$\renewcommand{div}{\mathop{\mathrm{div}}}$ Let $a(x) \colon \mathbb R^n \to \mathbb R^n$ be a smooth vector field with compact support. Let $\hat a(\xi)$ be it's Fourier transform: $$ \hat a(\xi) = \int\limits_{\mathbb R^n} \exp(-i\xi x) a(x) \, dx. $$ I need to find the inverse Fourier transform of the field $\left(\hat a(\xi) \cdot \frac{\xi}{|\xi|} \right) \frac{\xi}{|\xi|}$ that is a projection of $\hat a(\xi)$ on the direction $\frac{\xi}{|\xi|}$, $\xi \neq 0$.

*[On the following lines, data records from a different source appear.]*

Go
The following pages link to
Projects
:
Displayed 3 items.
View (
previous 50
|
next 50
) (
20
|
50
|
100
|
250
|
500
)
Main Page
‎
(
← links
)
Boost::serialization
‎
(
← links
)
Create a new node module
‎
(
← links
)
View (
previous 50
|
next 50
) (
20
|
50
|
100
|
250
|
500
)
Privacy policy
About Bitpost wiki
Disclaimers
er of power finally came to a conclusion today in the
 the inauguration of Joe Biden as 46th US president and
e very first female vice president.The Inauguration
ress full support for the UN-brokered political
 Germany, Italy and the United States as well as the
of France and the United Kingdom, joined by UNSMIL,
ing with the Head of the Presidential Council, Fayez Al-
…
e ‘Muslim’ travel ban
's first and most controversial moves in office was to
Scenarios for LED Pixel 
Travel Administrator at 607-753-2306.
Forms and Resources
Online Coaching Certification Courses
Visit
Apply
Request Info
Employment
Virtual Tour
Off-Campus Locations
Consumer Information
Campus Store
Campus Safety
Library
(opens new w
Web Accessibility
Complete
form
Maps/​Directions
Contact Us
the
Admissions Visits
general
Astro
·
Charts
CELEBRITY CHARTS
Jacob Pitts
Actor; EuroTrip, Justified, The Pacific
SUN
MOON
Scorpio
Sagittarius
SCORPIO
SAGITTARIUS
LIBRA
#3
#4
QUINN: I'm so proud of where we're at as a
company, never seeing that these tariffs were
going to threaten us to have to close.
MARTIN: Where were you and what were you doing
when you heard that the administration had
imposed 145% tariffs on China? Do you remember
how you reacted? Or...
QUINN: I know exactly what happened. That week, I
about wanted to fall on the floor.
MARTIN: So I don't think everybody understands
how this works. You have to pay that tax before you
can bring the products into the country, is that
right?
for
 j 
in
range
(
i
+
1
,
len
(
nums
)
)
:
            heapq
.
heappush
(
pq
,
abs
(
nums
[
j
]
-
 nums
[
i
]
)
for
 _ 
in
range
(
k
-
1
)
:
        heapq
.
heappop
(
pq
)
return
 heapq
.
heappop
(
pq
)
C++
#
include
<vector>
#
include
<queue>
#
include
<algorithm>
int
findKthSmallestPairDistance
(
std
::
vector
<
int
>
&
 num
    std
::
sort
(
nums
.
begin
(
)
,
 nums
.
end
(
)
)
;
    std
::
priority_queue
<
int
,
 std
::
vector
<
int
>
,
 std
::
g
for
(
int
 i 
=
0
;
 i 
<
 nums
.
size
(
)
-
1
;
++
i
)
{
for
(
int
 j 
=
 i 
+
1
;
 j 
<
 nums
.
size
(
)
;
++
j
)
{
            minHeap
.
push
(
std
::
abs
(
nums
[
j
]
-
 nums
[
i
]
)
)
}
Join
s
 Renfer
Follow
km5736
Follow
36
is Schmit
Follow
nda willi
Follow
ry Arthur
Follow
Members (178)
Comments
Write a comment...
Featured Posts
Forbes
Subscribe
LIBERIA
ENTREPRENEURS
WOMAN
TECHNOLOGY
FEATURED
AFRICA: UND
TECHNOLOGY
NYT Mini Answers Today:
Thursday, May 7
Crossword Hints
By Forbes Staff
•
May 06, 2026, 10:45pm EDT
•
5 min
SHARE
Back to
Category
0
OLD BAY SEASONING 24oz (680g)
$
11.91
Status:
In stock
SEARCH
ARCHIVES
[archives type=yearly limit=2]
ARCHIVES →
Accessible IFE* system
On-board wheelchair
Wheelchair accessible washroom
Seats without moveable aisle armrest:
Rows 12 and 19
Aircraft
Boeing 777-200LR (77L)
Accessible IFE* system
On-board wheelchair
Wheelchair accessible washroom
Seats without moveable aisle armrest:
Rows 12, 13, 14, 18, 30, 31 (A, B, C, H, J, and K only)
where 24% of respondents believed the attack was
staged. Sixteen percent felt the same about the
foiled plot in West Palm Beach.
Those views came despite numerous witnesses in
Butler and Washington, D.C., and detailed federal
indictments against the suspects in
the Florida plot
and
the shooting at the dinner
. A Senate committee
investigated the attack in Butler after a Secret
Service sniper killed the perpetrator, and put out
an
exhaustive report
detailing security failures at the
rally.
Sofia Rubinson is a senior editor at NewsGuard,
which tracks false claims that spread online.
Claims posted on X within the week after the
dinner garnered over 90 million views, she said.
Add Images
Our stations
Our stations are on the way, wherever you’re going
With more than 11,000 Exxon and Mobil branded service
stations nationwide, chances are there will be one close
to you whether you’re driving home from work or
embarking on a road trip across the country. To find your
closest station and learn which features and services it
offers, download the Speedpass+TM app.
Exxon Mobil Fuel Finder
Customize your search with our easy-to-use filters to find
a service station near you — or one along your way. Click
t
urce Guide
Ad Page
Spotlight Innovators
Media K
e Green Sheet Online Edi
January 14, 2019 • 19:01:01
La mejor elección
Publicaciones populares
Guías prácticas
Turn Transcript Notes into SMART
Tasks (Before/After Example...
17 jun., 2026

We have $$ \int\limits_{\mathbb R^n} \exp(-i\xi x) \div a(x) \, dx = \int\limits_{\mathbb R^n} \div\left[ \exp(-i\xi x) a(x) \right] \, dx + i\xi \hat a(\xi) \\ = \lim\limits_{R \to + \infty} \int\limits_{|x|=R} \exp(-i\xi x) a(x)\cdot \frac{x}{|x|} \, dx + i\xi \hat a(\xi) = i\xi \hat a(\xi). $$ Then $\widehat{\div a}(\xi) = i\xi \hat a(\xi)$ and $$ \left(\hat a(\xi) \cdot \frac{\xi}{|\xi|} \right) \frac{\xi}{|\xi|} = -i\widehat{\div a}{\xi} \frac{\xi}{|\xi|^2}. $$ Similarly it can be shown that $i \widehat{\div a}(\xi) \xi = -(\nabla \div a)^\wedge (\xi)$ so that $$ \left(\hat a(\xi) \cdot \frac{\xi}{|\xi|} \right) \frac{\xi}{|\xi|} = \frac{(\nabla \div a)^\wedge (\xi)}{|\xi|^2}. $$ So the question is what to do with $|\xi|^2$ in the denominator to find the explicit expression for $$ c(x) = (2\pi)^{-n} \int\limits_{\mathbb R^n} \exp(i\xi x) \left(\hat a(\xi) \cdot \frac{\xi}{|\xi|} \right) \frac{\xi}{|\xi|} \, d\xi = (2\pi)^{-n} \int\limits_{\mathbb R^n} \exp(i\xi x) \frac{(\nabla \div a)^\wedge (\xi)}{|\xi|^2} \, d\xi $$ in terms of $a(x)$ and it's derivatives?
Since $\Delta \exp(i\xi x) = -|\xi|^2 \exp(i\xi x)$ we can see that $\Delta c(x) = - \nabla \div a(x)$. I don't know if this can help.